[Task data — start]
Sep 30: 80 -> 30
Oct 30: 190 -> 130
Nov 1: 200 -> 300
[Task data — finish]
[Task data — start]
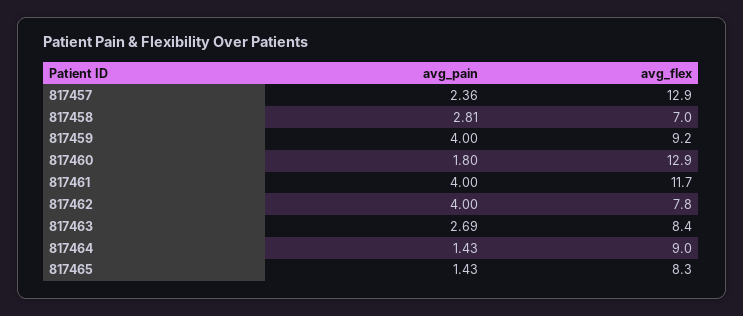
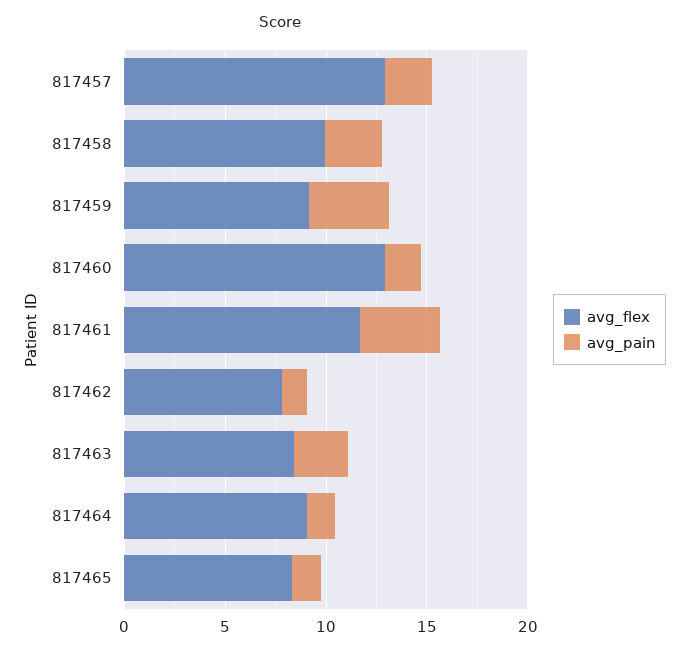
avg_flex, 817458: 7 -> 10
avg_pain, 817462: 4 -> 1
[Task data — finish]
[Task data — start]
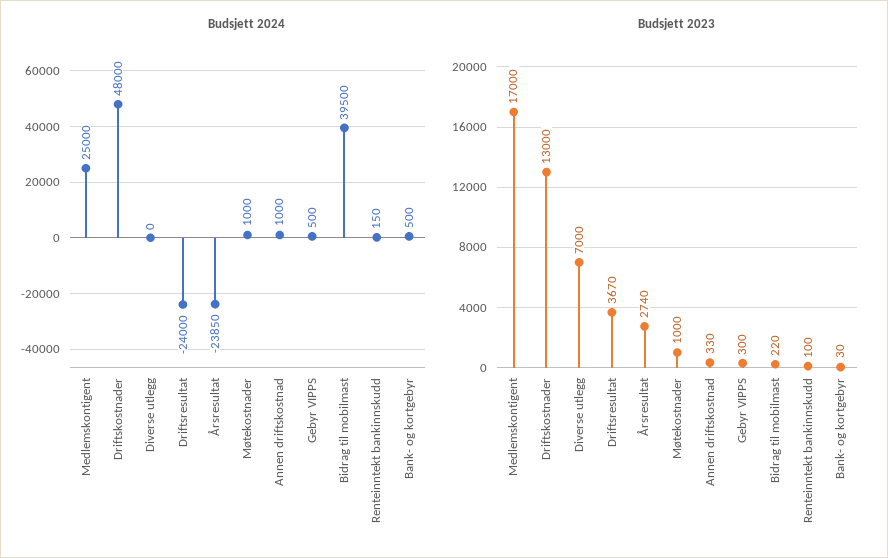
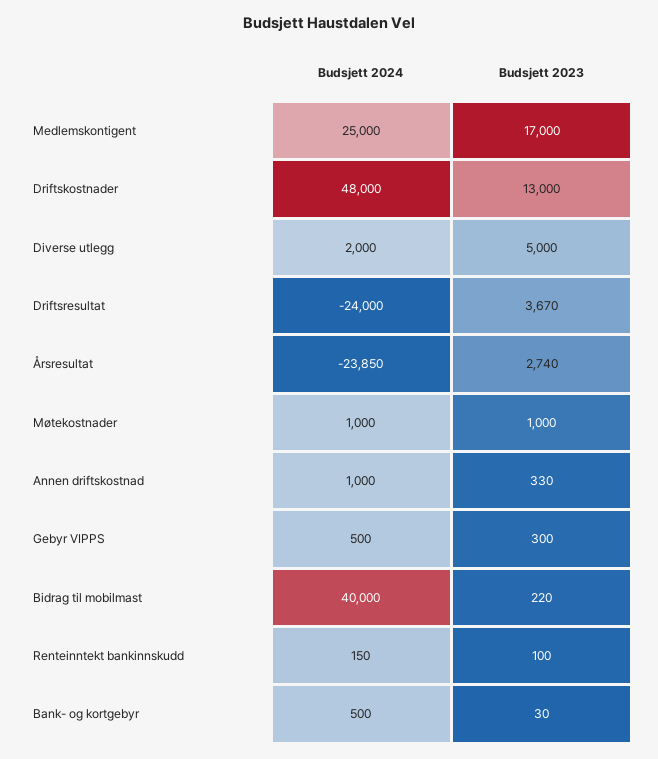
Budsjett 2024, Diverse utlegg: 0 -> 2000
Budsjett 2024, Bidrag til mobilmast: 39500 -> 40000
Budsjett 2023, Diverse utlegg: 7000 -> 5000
[Task data — finish]
> To-do item: Once the line with "Budsjett 2024, Bidrag" is found in the records above, print exactly that line and every line after it through the line with "Budsjett 2023, Diverse utlegg: 7000 -> 5000".

> Response:
Budsjett 2024, Bidrag til mobilmast: 39500 -> 40000
Budsjett 2023, Diverse utlegg: 7000 -> 5000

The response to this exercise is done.